Tohi Yoichiro, Sahrmann John M, Arbet Jaron, Kato Takuma, Lee Lui Shiong, Peacock Michael, Ginsburg Kevin, Pavlovich Christian, Carroll Peter, Bangma Chris H, Sugimoto Mikio, Boutros Paul C
Department of Urology, Faculty of Medicine, Kagawa University, Kagawa, Japan.
Jonsson Comprehensive Cancer Center, University of California-Los Angeles, Los Angeles, CA, USA; Institute for Precision Health, University of California-Los Angeles, Los Angeles, CA, USA; Department of Human Genetics, University of California-Los Angeles, Los Angeles, CA, USA; Department of Urology, David Geffen School of Medicine, University of California-Los Angeles, Los Angeles, CA, USA.
Eur Urol Oncol. 2025 Apr;8(2):347-354. doi: 10.1016/j.euo.2024.07.006. Epub 2024 Jul 31.
There is no consensus on de-escalation of monitoring during active surveillance (AS) for prostate cancer (PCa). Our objective was to determine clinical criteria that can be used in decisions to reduce the intensity of AS monitoring.
The global prospective AS cohort from the Global Action Plan prostate cancer AS consortium was retrospectively analyzed. The 24656 patients with complete outcome data were considered. The primary goal was to develop a model identifying a subgroup with a high ratio of other-cause mortality (OCM) to PCa-specific mortality (PCSM). Nonparametric competing-risks models were used to estimate cause-specific mortality. We hypothesized that the subgroup with the highest OCM/PCSM ratio would be good candidates for de-escalation of AS monitoring.
Cumulative mortality at 15 yr, accounting for censoring, was 1.3% for PCSM, 11.5% for OCM, and 18.7% for death from unknown causes. We identified body mass index (BMI) >25 kg/m and <11% positive cores at initial biopsy as an optimal set of criteria for discriminating OCM from PCSM. The 15-yr OCM/PCSM ratio was 34.2 times higher for patients meeting these criteria than for those not meeting the criteria.
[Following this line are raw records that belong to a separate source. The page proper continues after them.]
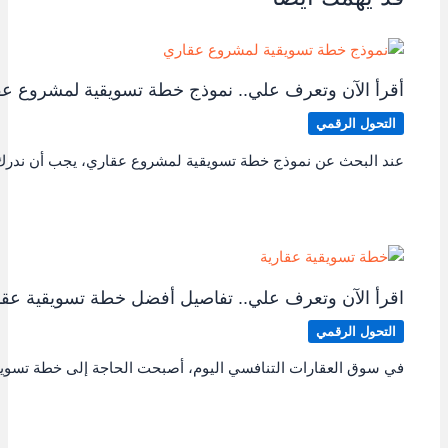
أقرأ الآن وتعرف علي.. نموذج خطة تسويقية لمشروع ع
التحول الرقمي
عند البحث عن نموذج خطة تسويقية لمشروع عقاري، يجب أن ندر
اقرأ الآن وتعرف علي.. تفاصيل أفضل خطة تسويقية عقا
التحول الرقمي
في سوق العقارات التنافسي اليوم، أصبحت الحاجة إلى خطة تسو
According to these criteria, 37% of the cohort would be eligible for de-escalation of monitoring. Limitations include the retrospective nature of the study and the lack of external validation.
Our study identified BMI >25 kg/m and <11% positive cores at initial biopsy as clinical criteria for de-escalation of AS monitoring in PCa.
We investigated factors that could help in deciding on when to reduce the intensity of monitoring for patients on active surveillance for prostate cancer. We found that patients with higher BMI (body mass index) and lower prostate cancer volume may be good candidates for less intensive monitoring. This model could help doctors and patients in making decisions on active surveillance for prostate cancer.
对于前列腺癌(PCa)主动监测(AS)期间监测方案的降阶梯,目前尚无共识。我们的目的是确定可用于决定降低AS监测强度的临床标准。
对全球行动计划前列腺癌AS联盟的全球前瞻性AS队列进行回顾性分析。纳入了24656例有完整结局数据的患者。主要目标是建立一个模型,识别其他原因死亡率(OCM)与前列腺癌特异性死亡率(PCSM)之比高的亚组。使用非参数竞争风险模型来估计特定原因死亡率。我们假设OCM/PCSM比最高的亚组是AS监测降阶梯的理想候选者。
15年时的累积死亡率,经审查后,PCSM为1.3%,OCM为11.5%,不明原因死亡为18.7%。我们确定初始活检时体重指数(BMI)>25kg/m²且阳性核心<11%是区分OCM与PCSM的最佳标准组合。符合这些标准的患者15年OCM/PCSM比是不符合这些标准患者的34.2倍。根据这些标准,37%的队列符合监测降阶梯条件。局限性包括研究的回顾性性质以及缺乏外部验证。
我们的研究确定初始活检时BMI>25kg/m²且阳性核心<11%是PCa患者AS监测降阶梯的临床标准。
我们研究了有助于决定何时降低前列腺癌主动监测患者监测强度的因素。我们发现BMI较高(体重指数)且前列腺癌体积较小的患者可能是进行强度较低监测的理想候选者。该模型可帮助医生和患者就前列腺癌的主动监测做出决策。